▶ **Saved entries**
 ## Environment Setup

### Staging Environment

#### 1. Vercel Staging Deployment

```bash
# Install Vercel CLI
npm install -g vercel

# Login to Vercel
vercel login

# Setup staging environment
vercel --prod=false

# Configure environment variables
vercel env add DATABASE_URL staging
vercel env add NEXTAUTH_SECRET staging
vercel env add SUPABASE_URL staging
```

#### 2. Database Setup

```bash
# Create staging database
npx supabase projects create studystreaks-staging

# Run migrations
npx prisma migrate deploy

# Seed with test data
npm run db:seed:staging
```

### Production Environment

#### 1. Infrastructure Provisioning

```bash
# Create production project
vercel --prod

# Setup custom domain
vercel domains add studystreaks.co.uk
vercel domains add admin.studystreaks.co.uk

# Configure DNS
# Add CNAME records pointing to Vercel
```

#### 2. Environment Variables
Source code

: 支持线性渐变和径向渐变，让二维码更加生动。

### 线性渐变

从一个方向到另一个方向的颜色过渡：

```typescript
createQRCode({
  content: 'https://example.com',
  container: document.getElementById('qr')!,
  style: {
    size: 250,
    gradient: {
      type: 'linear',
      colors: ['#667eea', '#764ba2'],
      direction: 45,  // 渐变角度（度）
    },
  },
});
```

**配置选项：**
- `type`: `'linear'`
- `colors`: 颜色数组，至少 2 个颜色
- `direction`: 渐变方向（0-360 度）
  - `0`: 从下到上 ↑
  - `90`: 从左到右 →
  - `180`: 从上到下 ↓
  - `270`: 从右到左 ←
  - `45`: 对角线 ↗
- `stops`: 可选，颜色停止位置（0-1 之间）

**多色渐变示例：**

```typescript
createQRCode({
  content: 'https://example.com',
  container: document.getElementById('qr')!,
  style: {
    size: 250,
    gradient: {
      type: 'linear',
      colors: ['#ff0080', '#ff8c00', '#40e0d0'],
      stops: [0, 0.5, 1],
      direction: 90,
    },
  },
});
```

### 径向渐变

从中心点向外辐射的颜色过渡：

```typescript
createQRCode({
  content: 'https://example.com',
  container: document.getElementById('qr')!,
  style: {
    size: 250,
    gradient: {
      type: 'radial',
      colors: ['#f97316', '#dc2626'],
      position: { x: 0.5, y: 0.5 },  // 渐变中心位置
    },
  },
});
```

▶ **Action item**
State how many lines of the data above contain the string "domains", and give no other words.

▶ **Exercise result**
2